Hiroshige… Ukiyo-e… kézako ? En japonais, Ukiyo-e signifie « image du monde flottant ». Au 18e siècle, les artistes japonais se mettent à représenter le monde tel qu’ils le voient : toujours en mouvement. Ils dessinent les courtisanes, les acteurs de théâtre, les samouraïs puis, peu à peu, les paysages.
Par la technique de l’estampe, il leur est désormais possible de reproduire leurs œuvres facilement, permettant ainsi au plus grand nombre de contempler ces instantanés de la vie japonaise. Ils ont d’ailleurs été une grande source d’inspiration pour les impressionnistes, tels que Claude Monet ou Vincent Van Gogh.
Dans l’Averse soudaine sur le pont Ohashi à Atake, tirée de la série Cent vues d’Edo, le célèbre dessinateur et peintre Utagawa Hiroshige nous emmène dans la vie de la capitale… ou plutôt nous y plonge ! Vite, tous à l’abri : une averse s’abat sur Edo, mais nulle part où s’abriter au beau milieu de ce pont.
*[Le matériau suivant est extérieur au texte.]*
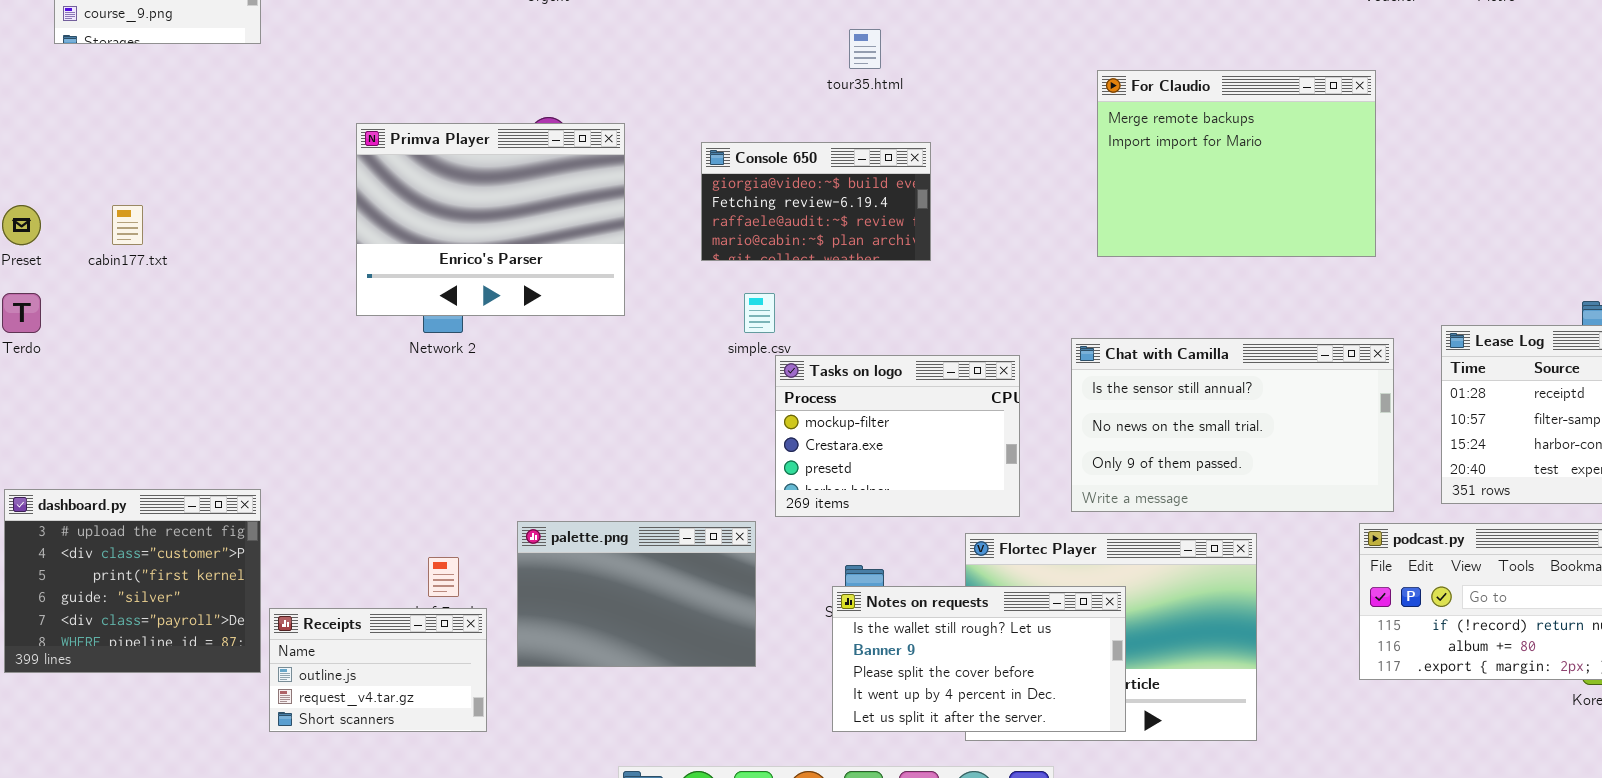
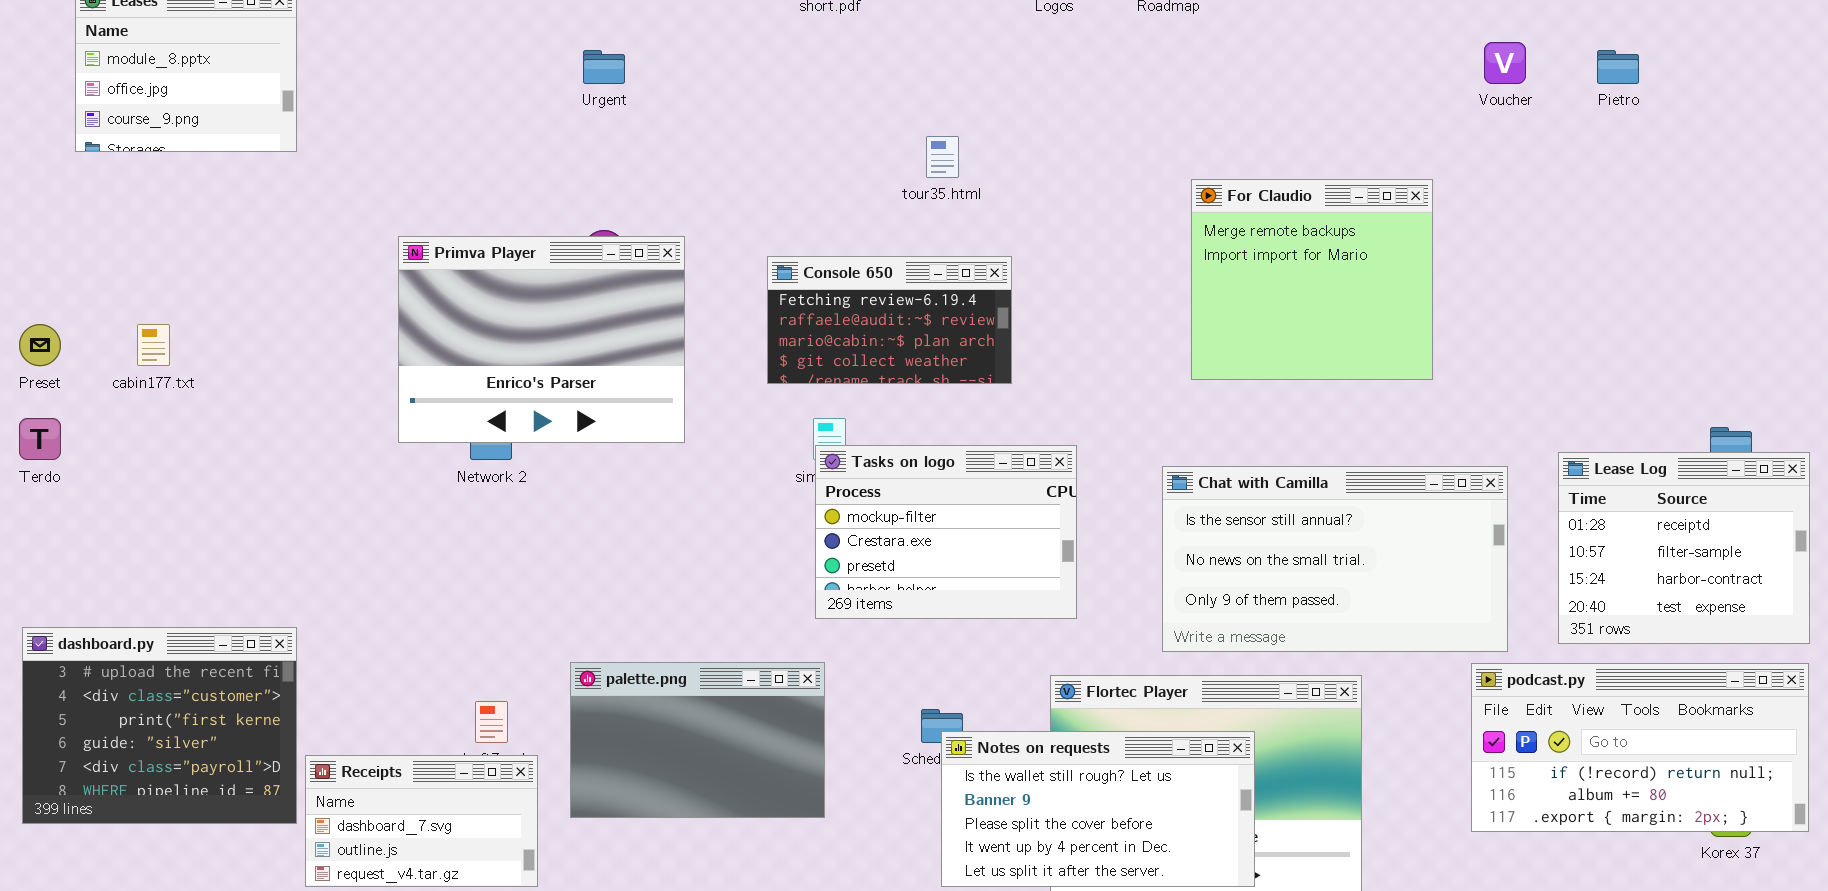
For Claudio: [1097,70,1376,257] -> [1191,179,1433,380], resized
Console 650: [701,142,931,261] -> [767,256,1012,384], scrolled down 1 row
Tasks on logo: [775,355,1020,517] -> [815,445,1077,619], moved
Notes on requests: [832,586,1126,732] -> [941,731,1255,887], moved
Receipts: [269,608,487,732] -> [305,755,538,887], scrolled up 1 row

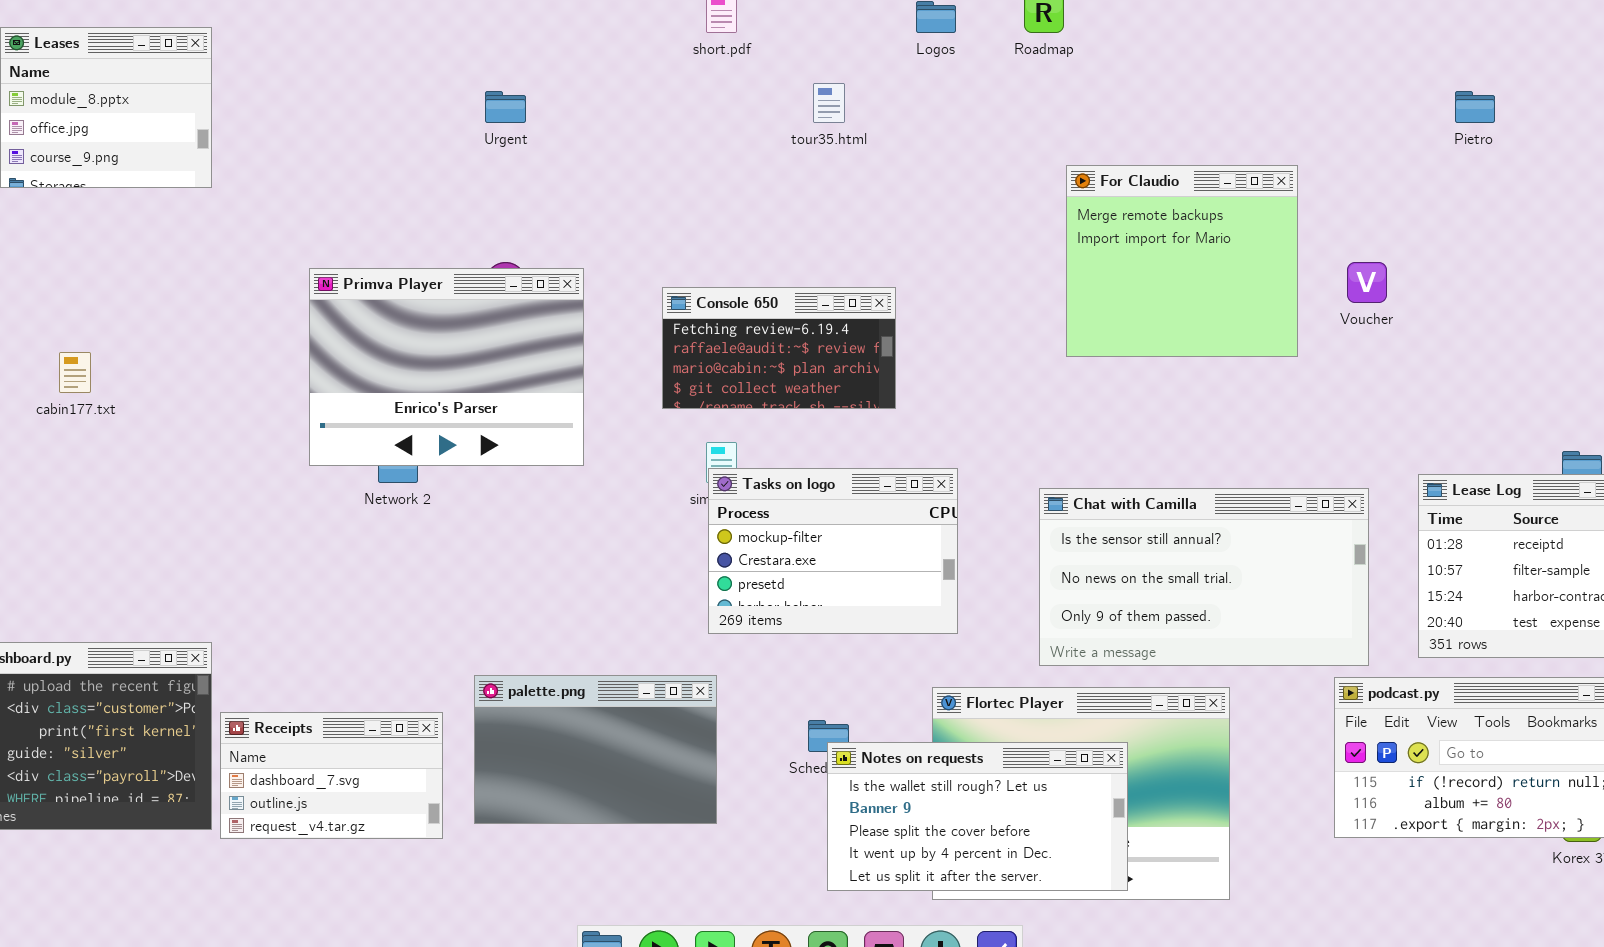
Voucher: [1484,42,1526,84] -> [1347,262,1387,303], moved
tour35.html: [926,136,959,178] -> [813,83,845,123], moved
For Claudio: [1191,179,1433,380] -> [1066,165,1298,357], moved
Receipts: [305,755,538,887] -> [220,712,443,839], moved

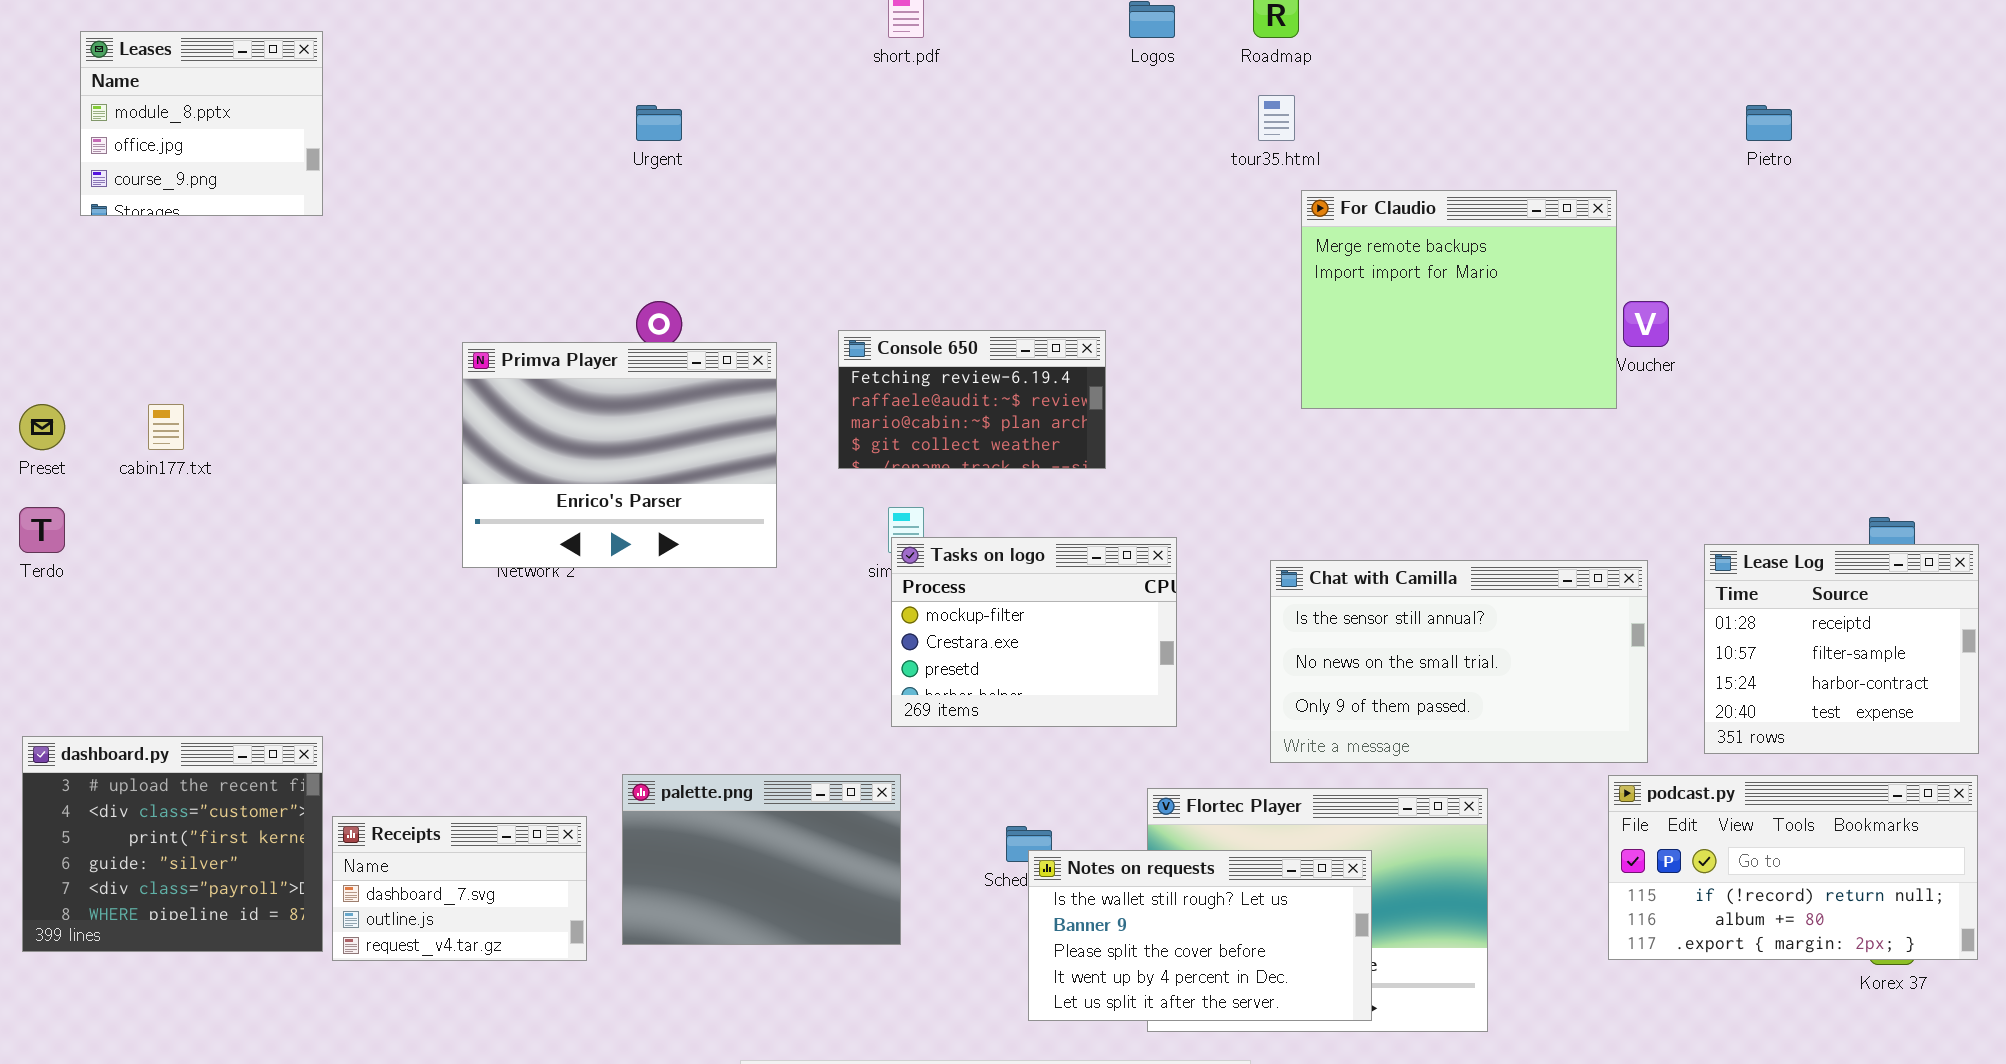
tour35.html: [813,83,845,123] -> [1258,95,1295,141], moved
For Claudio: [1066,165,1298,357] -> [1301,190,1617,409], resized
Primva Player: [309,268,584,466] -> [462,342,777,568], moved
Hiroshige expose là tous les secrets de l’ukiyo-e.
Hiroshige, ou le reporteur en série
L’art de l’ukiyo-e repose sur des sujets populaires, tirés du quotidien. Dans L’Averse, Hiroshige ne déroge pas à la règle. On voit un homme sur un radeau, et quelques figures qui se pressent sur un pont en s’abritant de la pluie. La scène se passe à Edo, l’actuelle Tôkyô.
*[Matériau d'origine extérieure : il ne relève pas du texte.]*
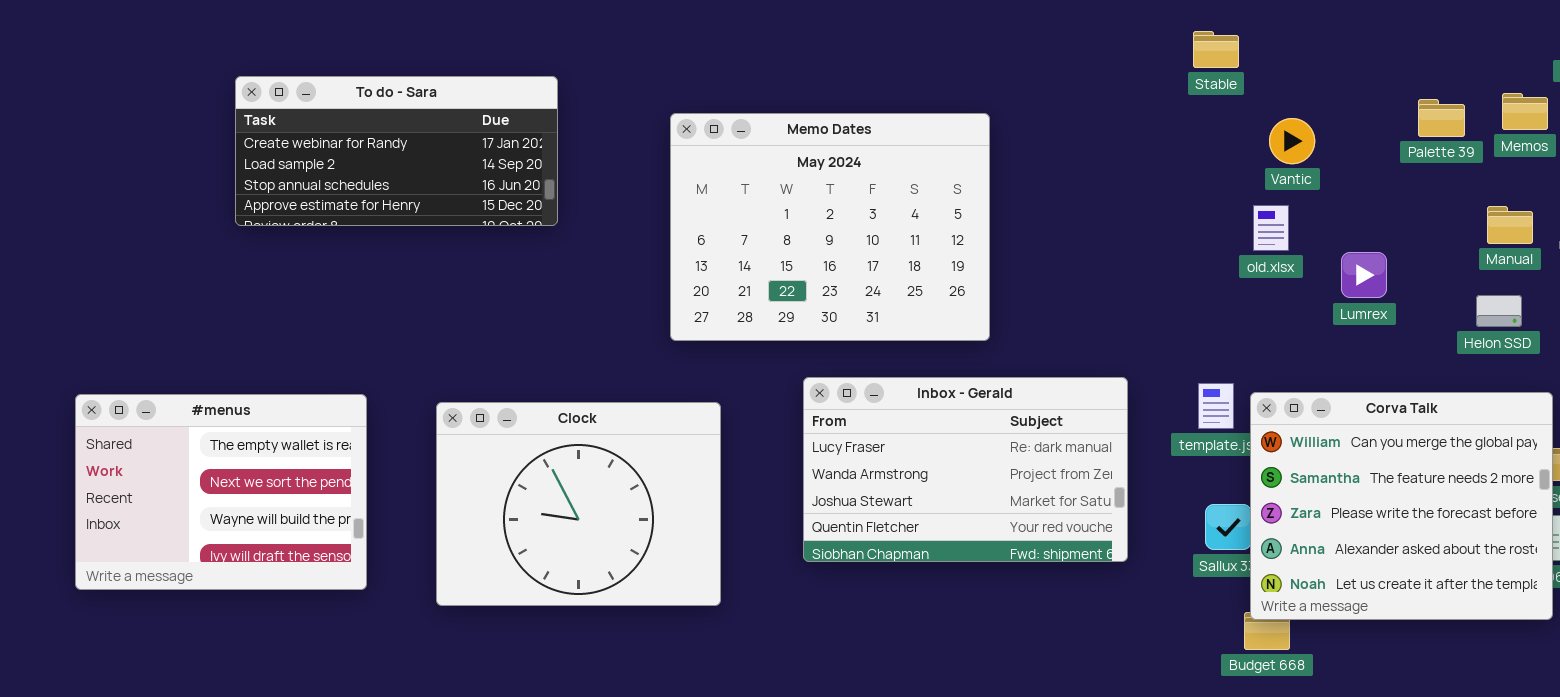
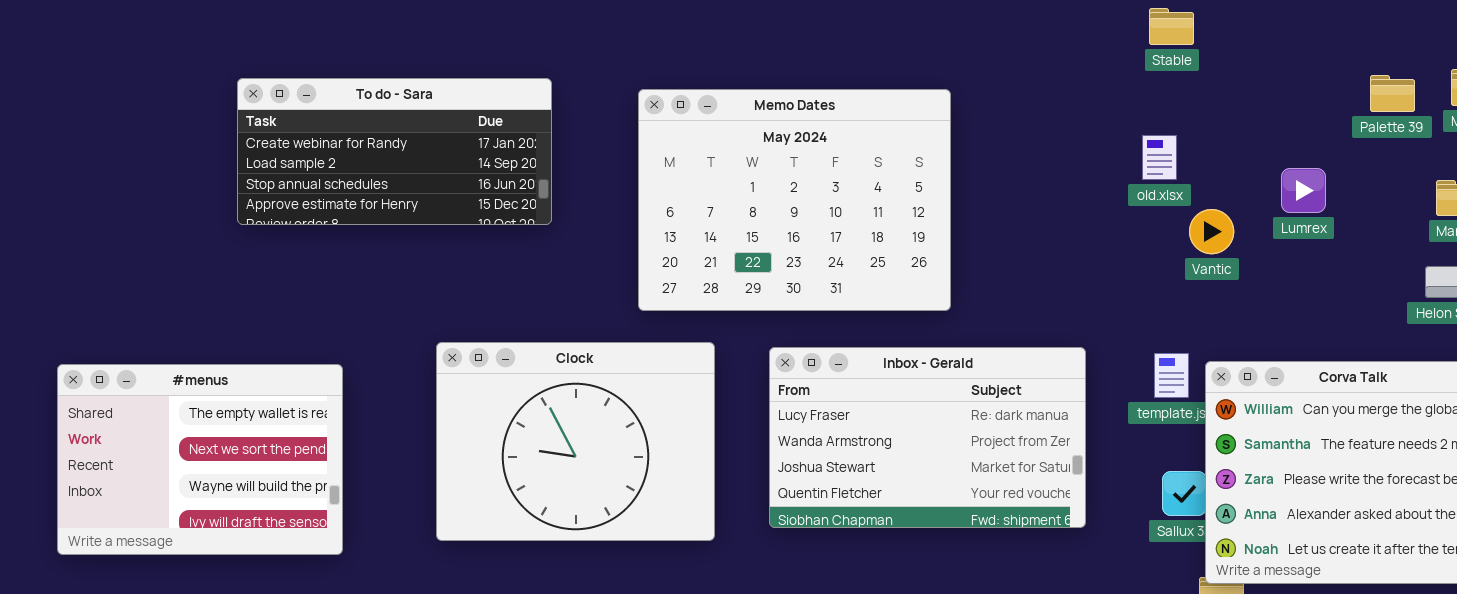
To do - Sara: [235,76,558,226] -> [237,78,552,225], moved
Vantic: [1269,118,1315,164] -> [1189,209,1234,254], moved
old.xlsx: [1253,205,1289,251] -> [1142,135,1177,180], moved
Lumrex: [1341,252,1387,298] -> [1281,168,1326,213], moved
Clock: [436,402,721,606] -> [436,342,715,541], moved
Sous les chapeaux et les parapluies, on n’aperçoit aucun des visages. Toutes ces minuscules figures resteront anonymes. C’est ce qui permet à Hiroshige de se concentrer sur cette tranche de vie. Aucun personnage ne sort du lot, c’est l’ensemble de la scène qui compte. Comme ses camarades, Hiroshige ne fait pas les choses à moitié : il travaille par séries.
Il réalise des dizaines, parfois des centaines de vues d’un même sujet. Il cherche ainsi à représenter avec justesse tous les aspects de la vie d’une ville, ou toutes les facettes d’une région. Bien avant l’invention de la photographie, les Japonais se lancent ainsi dans le reportage illustré !
L’art de capter l’instant décisif
Pour ces reportages, Hiroshige et ses disciples se concentrent surtout sur les vues enchanteresses du Japon. Ils vont faire du paysage leur priorité. Très humblement, Hiroshige met son art au service de la nature. Son objectif : faire partager les émotions qu’il ressent devant un paysage, capter un moment fugace que, sans lui, on pourrait ne pas avoir remarqué.
Il s’intéresse donc beaucoup aux saisons, aux caprices du temps, aux nuages et aux brumes. Ici, le sujet principal de l’estampe, ce n’est pas le pont, c’est la pluie. Il n’y a qu’à regarder le titre : L’Averse. Les nuages noirs dans un ciel gris qui déversent une pluie drue sur la ville d’Edo, on appelle cela un effet atmosphérique.
Placer la nature et ses variations au cœur de l’œuvre, voilà quelque chose que les artistes occidentaux ne connaissaient pas. C’est justement cette approche si unique du paysage, tout en finesse et en respect, qui influencera les impressionnistes.
Une impression de douceur…
Pour rendre hommage à la nature, Hiroshige se concentre sur l’essentiel et abandonne tous les détails superflus. Il utilise quelques moyens simples, mais efficaces : un nombre limité de couleurs pour l’ambiance, et quelques lignes bien placées pour situer la scène dans l’espace. Ici, deux diagonales se croisent, mais hors du cadre : la ligne du pont et celle de la rive au fond.
Il n’y a que les pieds du pont pour donner un peu de verticalité à l’ensemble. Quant aux lignes parallèles de la pluie, elles apportent un léger mouvement. Même économie dans les couleurs : un peu de bleu, un peu de gris, et uniquement le pont pour trancher. Comme toujours dans l’ukiyo-e, Hiroshige réalise avec peu de moyens une œuvre toute en retenue et en poésie, typiquement japonaise. Quel calme dans cette averse, comme si la pluie avait atténué tous les bruits.